### 提示された抜粋
· · ·
世界の動き 2025年8月12日 火曜日

今日の一言
「時差ボケ」
 昨夜、一週間のポーランド旅行から帰国しました。旅行での経験は土日に記します。今朝は8時まで爆睡して、朝の配信が遅延しました。誠に申し訳ありません。
 旅行中は時差ボケはなかったのですが、帰国して一時に出たようです。西側への移動は楽だが東側への旅行は辛いと言いますが、そのせいかもしれません。言い訳ですが。。

ニューヨークタイムズ電子版よりTop3記事
1.トランプ大統領、ワシントン警察の統制を命令
【記事要旨】
 トランプ大統領は昨日、ワシントンの警察を一時的に統制し、首都の犯罪対策として800人の州兵を派遣すると発表した。
 記者会見で、大統領はワシントンのディストピア的な姿を描き、「血に飢えた犯罪者bloodthirsty criminals」と「荒くれ者の若者の徘徊する暴徒roving mobs of wild youth」に占拠された都市を描写した。この発言は、ワシントンの暴力犯罪が30年ぶりの低水準に達したことを示す公式統計とは対照的だった。さらに、トランプ大統領は「必要であれば」ワシントンに軍を派遣する用意があると付け加えた。
 トランプ大統領は数週間前からワシントンを連邦政府が統制すると警告しているが、リベラルな都市における犯罪に対しては数十年にわたり批判を続けてきた。今回のワシントンへの派遣は、トランプ大統領が国内の目標を達成するために軍を動員した最新の例である。
 ワシントン州司法長官は、トランプ大統領の行動を「前例のない、不必要な、そして違法な」ものだと批判した。トランプ大統領が計画を説明する中、ホワイトハウス周辺には抗議者が集まった。ホワイトハウス当局者は、連邦政府による警察の統制は30日間続く見込みだと述べた。
 関連記事:トランプ大統領がラテンアメリカの麻薬カルテルに対し軍事力行使を命じたことで、同地域への米国の介入に対する懸念が再燃した。
【コメント】
 ワシントンは特別区なのでトランプの行動は違法ではないという米国識者が多い。
 それにしても、いつもの八面六臂ぶりだ。

2.アルジャジーラ記者殺害で緊張高まる
【記事要旨】
 日曜日にイスラエル軍がアルジャジーラの記者5人を意図的に殺害した空爆は、カタールとイスラエル間の緊張を悪化させている。カタールはアルジャジーラに資金を提供し、ガザ紛争終結に向けた交渉において中心的な仲介役を務めてきた。カタールの首相は、ガザにおけるジャーナリストへの攻撃は「想像を絶する犯罪」だと述べた。
 この攻撃で、特派員アナス・アルシャリフ氏に加え、もう1人の特派員、2人のカメラマン、そしてアシスタント1人が死亡した。イスラエル軍はアルシャリフ氏をハマス戦闘員と非難していたが、アルシャリフ氏とアルジャジーラはこの主張を否定している。
 今回の殺害は、イスラエルとカタールの複雑な関係を浮き彫りにした。イスラエル指導部は、ハマスとの連絡ルートとしてカタールを頼りにしているが、同時にカタールに対しても疑念を抱いている。
· · ·
### データ行

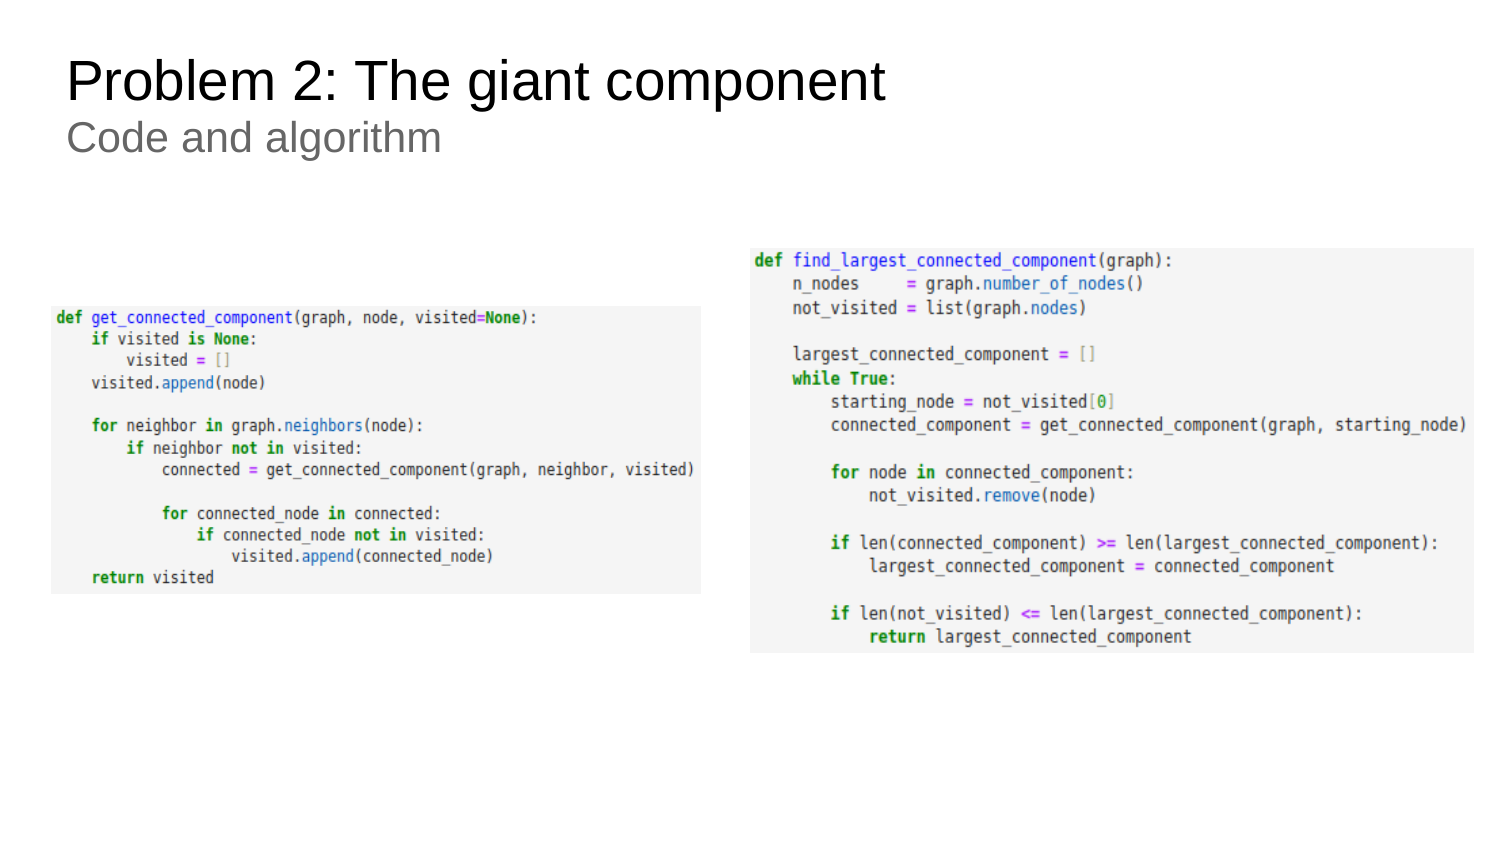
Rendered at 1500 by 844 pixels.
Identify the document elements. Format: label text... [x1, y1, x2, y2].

picture [51, 306, 701, 594]
picture [750, 248, 1474, 653]
title Problem 2: The giant component Code and algorithm [51, 34, 1449, 177]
· · ·
### 小練習 1
上の「世界の動き」の文章から、「関連記事:トランプ大統領がラ」で始まり「に対しても疑念を抱いている。」で終わる部分を書き写しなさい。
### 小練習 2
上の「世界の動き」の文章を読んで、次の問いに答えなさい。
(a) 筆者が昨夜帰国した旅行の行き先はどこの国か。
(b) トランプ大統領がワシントンに派遣すると発表した州兵は何人か。
(c) 日曜日の空爆で殺害されたアルジャジーラの記者は何人か。
### 小練習 3
上の「世界の動き」の文章の最後の文に続けて、本文を書き進めなさい。

### 最終解答 1
関連記事:トランプ大統領がラテンアメリカの麻薬カルテルに対し軍事力行使を命じたことで、同地域への米国の介入に対する懸念が再燃した。
【コメント】
 ワシントンは特別区なのでトランプの行動は違法ではないという米国識者が多い。
 それにしても、いつもの八面六臂ぶりだ。

2.アルジャジーラ記者殺害で緊張高まる
【記事要旨】
 日曜日にイスラエル軍がアルジャジーラの記者5人を意図的に殺害した空爆は、カタールとイスラエル間の緊張を悪化させている。カタールはアルジャジーラに資金を提供し、ガザ紛争終結に向けた交渉において中心的な仲介役を務めてきた。カタールの首相は、ガザにおけるジャーナリストへの攻撃は「想像を絶する犯罪」だと述べた。
 この攻撃で、特派員アナス・アルシャリフ氏に加え、もう1人の特派員、2人のカメラマン、そしてアシスタント1人が死亡した。イスラエル軍はアルシャリフ氏をハマス戦闘員と非難していたが、アルシャリフ氏とアルジャジーラはこの主張を否定している。
 今回の殺害は、イスラエルとカタールの複雑な関係を浮き彫りにした。イスラエル指導部は、ハマスとの連絡ルートとしてカタールを頼りにしているが、同時にカタールに対しても疑念を抱いている。

### 最終解答 2
(a) ポーランド
(b) 800人
(c) 5人

### 最終解答 3
 ガザ地区に関するその他のニュース:
・ネタニヤフ首相は、ガザ地区の占領がいつまで続くのか、またいつ開始されるのかについて、明確な見解を示していない。
・オーストラリアは、フランス、イギリス、カナダ同様に、パレスチナ国家を承認する意向を示した。
【コメント】
 米国のPBSでジャーナリスト殺害を報道していたが、意図的な空爆での殺害とはわからなかった。ガザで亡くなったジャーナリストの数はで第二次大戦後のいかなる戦争における死亡者よりも多いそうだ。

3.米国と中国は貿易期限に直面
【記事要旨】
 米国と中国が交渉の延長で合意しない限り、両国間の貿易休戦は本日期限切れとなる。
 延長により、両国は意見の相違を解決するための時間をさらに得ることができる。米国と中国は先月、スウェーデンでの協議で、当初90日間の合意に合意した。
 分析:トランプ大統領は、貿易とは全く関係のない事柄について、他国に自分の思い通りに行動させようと関税を棍棒のように利用し、従わない場合は罰してきた。
【コメント】
 延長を伝えるBloomberg記事。
「トランプ米大統領は中国との関税休戦を90日延長する。経済ニュース専門局CNBCがホワイトハウス高官による情報として報じた。報復関税の応酬を停止し、レアアースや一部テクノロジーの輸出規制を緩和することで合意した両国の取り組みは、12日に失効する予定だった。関税戦争が再燃すれば、米中の貿易にさらなる打撃が及ぶとの懸念があった。違法薬物の流通に関連した関税や、中国がロシア産やイラン産原油を購入していることへの懸念、さらには中国での米事業展開をめぐる摩擦など、取り決め延長は他の問題を解決するための時間を両国に与えるものとなった。」
 中国には早期合意するメリットは乏しそうだ。永遠に交渉してゆけば永遠に高関税を避けられる。一方、NVIDIAとAMDは、最先端でない半導体を中国へ輸出する許可を得た。売り上げの15%を米国政府へ上納するディールだとトランプが誇らしげに説明している。

その他の記事
ウクライナ:ウォロディミル・ゼレンスキー大統領は、金曜日にアラスカで行われたトランプ大統領との会談で、ウラジーミル・プーチン大統領が「アメリカを欺こうとする」と警告した。
テクノロジー:トランプ政権との異例の合意により、NVIDIAとAdvanced Micro Devicesは、中国へのAIチップ販売の15%を米国政府に支払う見込みだ。
シリア:新政権は多元主義的自由を尊重すると約束したが、ダマスカスの住民の多くは、首都がより保守的になったと述べている。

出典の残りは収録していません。